State Macro Wakeable? Example cause
Running / runnable TASK_RUNNING On CPU or waiting on run queue
Interruptible sleep TASK_INTERRUPTIBLE Yes (signal) Blocked on read(), epoll_wait()
Uninterruptible sleep TASK_UNINTERRUPTIBLE No DMA wait, VIDIOC_DQBUF in driver
Killable TASK_KILLABLE SIGKILL only NFS soft mount wait
Stopped __TASK_STOPPED SIGCONT Debugger, SIGSTOP
Zombie EXIT_ZOMBIE Awaiting parent waitpid()

Conceptual Review

  • Why does Linux use a single task_struct for both processes and threads? Simplicity and consistency. The scheduler, OOM killer, cgroup accounting, and CPU affinity mechanisms all operate on task_struct without needing special cases for threads. The distinction between process and thread is entirely in which fields are shared (mm, files) via the clone() flags.
  • What is a zombie process and why does it exist? A zombie is a process that has called exit() but whose parent has not yet called wait(). The kernel keeps a minimal task_struct so the parent can retrieve the child's exit status. Zombies consume a PID slot but no CPU or memory. They accumulate when a parent fails to reap its children.
  • Why does fork() use Copy-on-Write instead of immediately copying memory? Copying the entire address space at fork() time would be prohibitively slow for large processes. Most fork()+exec() pairs never write to the parent's pages at all — execve() replaces the address space immediately. CoW defers the copy cost to the moment it is actually needed.
  • What does TASK_UNINTERRUPTIBLE mean in practice? The process is blocked inside a kernel code path (typically a hardware I/O operation) that cannot be safely interrupted. You cannot kill a process in this state with SIGKILL — only when the kernel I/O path completes (or times out) will the process become killable. Persistent D state means the hardware is hung.
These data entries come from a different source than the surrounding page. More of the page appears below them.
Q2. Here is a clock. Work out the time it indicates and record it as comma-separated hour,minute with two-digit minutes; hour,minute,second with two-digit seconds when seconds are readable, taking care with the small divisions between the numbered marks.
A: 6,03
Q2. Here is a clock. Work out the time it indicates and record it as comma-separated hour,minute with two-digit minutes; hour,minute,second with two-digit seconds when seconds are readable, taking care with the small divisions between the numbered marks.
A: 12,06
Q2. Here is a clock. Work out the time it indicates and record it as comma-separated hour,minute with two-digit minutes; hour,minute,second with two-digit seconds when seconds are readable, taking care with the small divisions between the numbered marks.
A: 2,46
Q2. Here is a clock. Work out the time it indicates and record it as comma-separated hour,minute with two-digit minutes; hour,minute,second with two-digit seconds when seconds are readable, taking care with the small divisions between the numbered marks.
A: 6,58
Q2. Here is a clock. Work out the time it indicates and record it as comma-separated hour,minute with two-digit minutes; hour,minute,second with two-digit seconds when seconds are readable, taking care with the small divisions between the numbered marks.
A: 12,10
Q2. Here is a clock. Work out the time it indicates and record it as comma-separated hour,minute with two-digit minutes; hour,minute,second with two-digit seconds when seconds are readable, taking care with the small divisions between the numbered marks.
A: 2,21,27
  • How does clone() relate to fork() and pthread_create()? Both fork() and pthread_create() are implemented in terms of the clone() syscall. fork() calls clone() with no sharing flags (new mm, new files). pthread_create() calls clone() with CLONE_VM | CLONE_FILES | CLONE_SIGHAND (shared address space, shared file descriptors, shared signal handlers).
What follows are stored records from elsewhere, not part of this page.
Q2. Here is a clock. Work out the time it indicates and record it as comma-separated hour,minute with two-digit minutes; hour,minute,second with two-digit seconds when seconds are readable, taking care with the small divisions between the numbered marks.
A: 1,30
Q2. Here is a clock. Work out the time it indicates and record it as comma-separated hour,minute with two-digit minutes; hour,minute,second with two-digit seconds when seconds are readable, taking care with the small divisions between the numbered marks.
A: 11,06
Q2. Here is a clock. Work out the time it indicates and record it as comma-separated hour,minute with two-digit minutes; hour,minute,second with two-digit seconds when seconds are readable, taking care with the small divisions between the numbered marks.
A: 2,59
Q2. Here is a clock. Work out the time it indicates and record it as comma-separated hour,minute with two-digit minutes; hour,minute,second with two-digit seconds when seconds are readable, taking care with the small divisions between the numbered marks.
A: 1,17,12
  • What is CPU affinity and why does it matter for inference? task_struct.cpus_mask is a bitmask of CPUs the task is allowed to run on. Pinning modeld to the big cluster (e.g., Cortex-A78AE on Orin) prevents the scheduler from migrating it to a LITTLE core mid-inference. Migration causes cache invalidation and pipeline stalls; affinity eliminates this variability.

AI Hardware Connection

  • task_struct.sched_class determines the scheduler for each task; assigning modeld to SCHED_FIFO switches it to rt_sched_class, preventing CFS/EEVDF jitter from delaying frame processing by up to 5 ms on an untuned system.
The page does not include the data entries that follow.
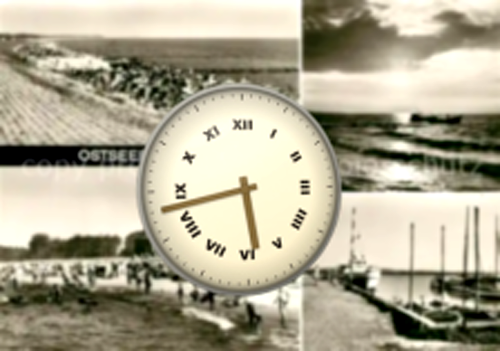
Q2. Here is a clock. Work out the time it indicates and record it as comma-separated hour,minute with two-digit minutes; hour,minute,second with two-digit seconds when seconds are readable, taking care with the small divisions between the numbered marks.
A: 5,43
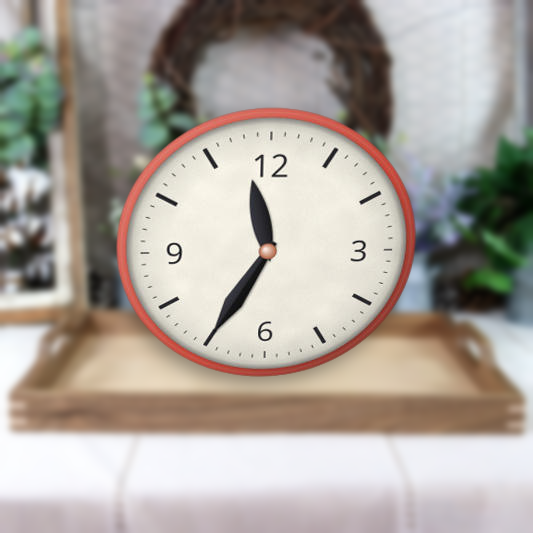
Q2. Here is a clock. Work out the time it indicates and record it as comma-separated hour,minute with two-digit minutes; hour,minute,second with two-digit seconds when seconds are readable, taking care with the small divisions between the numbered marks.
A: 11,35
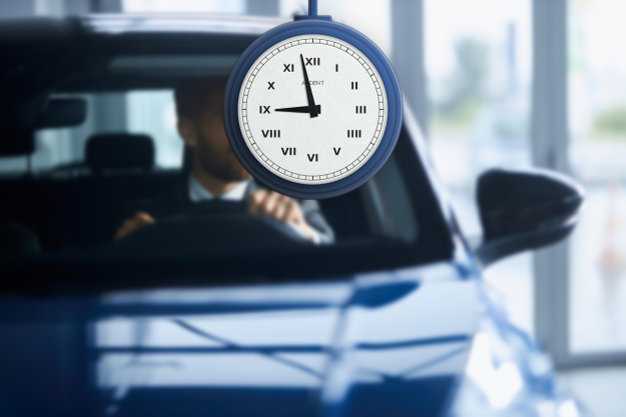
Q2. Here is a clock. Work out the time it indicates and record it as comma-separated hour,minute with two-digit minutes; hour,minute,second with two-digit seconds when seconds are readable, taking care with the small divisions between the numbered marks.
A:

  • cpuset.cpus in cgroup v2 pins inference processes to isolated cores, preventing migration to cores shared with interrupt handlers; on Jetson Orin, the big-cluster Cortex-A78AE cores are typically reserved for modeld and camerad.
  • cpu.max throttles background processes (telemetry, logging) to a fixed quota so inference threads retain burst CPU headroom — directly writable at /sys/fs/cgroup/[pod]/cpu.max in Kubernetes.
  • openpilot's camerad, modeld, sensord, plannerd, and controlsd run as separate processes; CoW fork semantics give each an independent mm_struct, enabling crash isolation without corrupting sibling address spaces.
  • TASK_UNINTERRUPTIBLE appears in camera and DMA driver code paths — a persistent D-state process in /proc/[pid]/wchan pointing to v4l2_dqbuf or nvdla_submit immediately identifies the stalled hardware interface.
  • PID namespaces in Kubernetes inference pods isolate service process trees; /proc/[pid]/cgroup on the host maps any guest PID to its pod's resource accounting group for OOM investigation.